Langzaam werd Lilo wakker. Het zonlicht scheen haar kamer binnen, wat haar wekker moest voorstellen. Haar echte wekker was kapot. Ze trok haar sloffen aan en liep naar de keuken. Haar enige pan stond nog op het fornuis – ze was hem gister waarschijnlijk vergeten af te wassen. Lilo keek of er nog brood was. ‘Hm’ mompelde ze. Er waren nog een paar klompjes. Dat moest wel genoeg zijn voor vanochtend.
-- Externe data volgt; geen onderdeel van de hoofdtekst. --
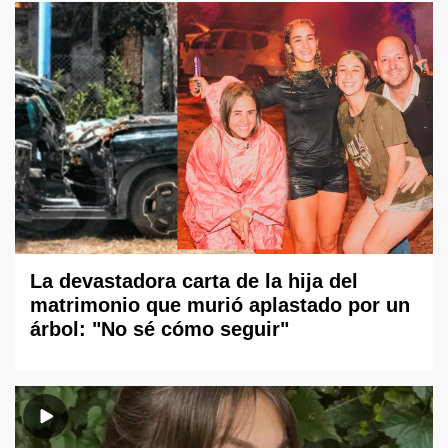
La devastadora carta de la hija del
matrimonio que murió aplastado por un
árbol: "No sé cómo seguir"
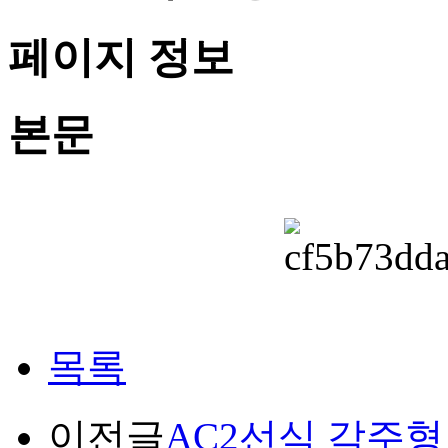
페이지 정보
본문
목록
이전글
AC2선식 각주형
Ze pakte het brood uit de kast en gooide het op een eiken plankje. ‘Pam!’ riep ze naar haar huiskrijger, ‘Kom je ontbijten?’ Er kwam geen antwoord. ‘Pa-am!’ riep Lilo nog eens. Ze liep naar zijn kleine kamertje. Het bedje was leeg. Lilo keek de kamer rond. Het was niets voor Pam om op eigen houtje ergens naartoe te gaan. Misschien was ie even naar buiten om wat frisse lucht te halen. Het rook hier ook altijd een zo muf. Lilo liep, nog steeds met het plankje met brood in haar handen, naar de voorkant van haar zweefhut. Het was verlaten. Ook na een rondje om de hele hut gelopen te hebben was er nog geen spoor van Pam.
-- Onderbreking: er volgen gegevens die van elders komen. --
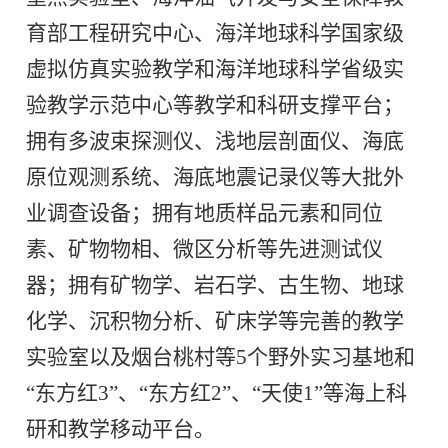
育部工程研究中心、海洋地球科学国家级
虚拟仿真实验教学和海洋地球科学省级实
验教学示范中心等教学和科研支撑平台；
拥有多波束探测仪、浅地层剖面仪、海底
原位观测系统、海底地震记录仪等大批外
业调查设备；拥有地质样品元素和同位
素、矿物物相、微区分析等先进测试仪
器；拥有矿物学、岩石学、古生物、地球
化学、沉积物分析、矿床学等完善的教学
实验室以及烟台桃村等
5
个野外实习基地和
“东方红
3”
、
“
东方红
2”
、
“
天使
1”
等海上科
研和教学移动平台。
Lilo draaide aan de hendel van de loopplank. Dat ding ging altijd veel te langzaam, vond ze. Maar er was nou eenmaal geen andere manier om naar de andere zweefhutten te komen. Zodra de brug de zweefhut van Kay en Laurens bereikte stapte Lilo erop. Haastig liep ze naar de andere zweefhut, en klopte op de deur. Het duurde even voordat ze Kay’s voetstappen op de gang hoorde. Hij deed de deur open. Zij uitdrukking was enigszins verbaasd. Vast omdat ze hier zo vroeg in de ochtend was, dacht Lilo.
‘Hoi Lilo,’ zei Kay, ‘Is er iets?’
‘Eh, eigenlijk wel ja.’ Zei Lilo. ‘Heb jij Pam gezien?’
‘Nee, hoezo? Is ie niet bij jou soms?’ vroeg Kay.
‘Nee,’ antwoordde Lilo, ‘ik heb overal gezocht, maar ik heb nog geen spoor van hem gevonden. En het is niets voor Pam om weg te lopen.’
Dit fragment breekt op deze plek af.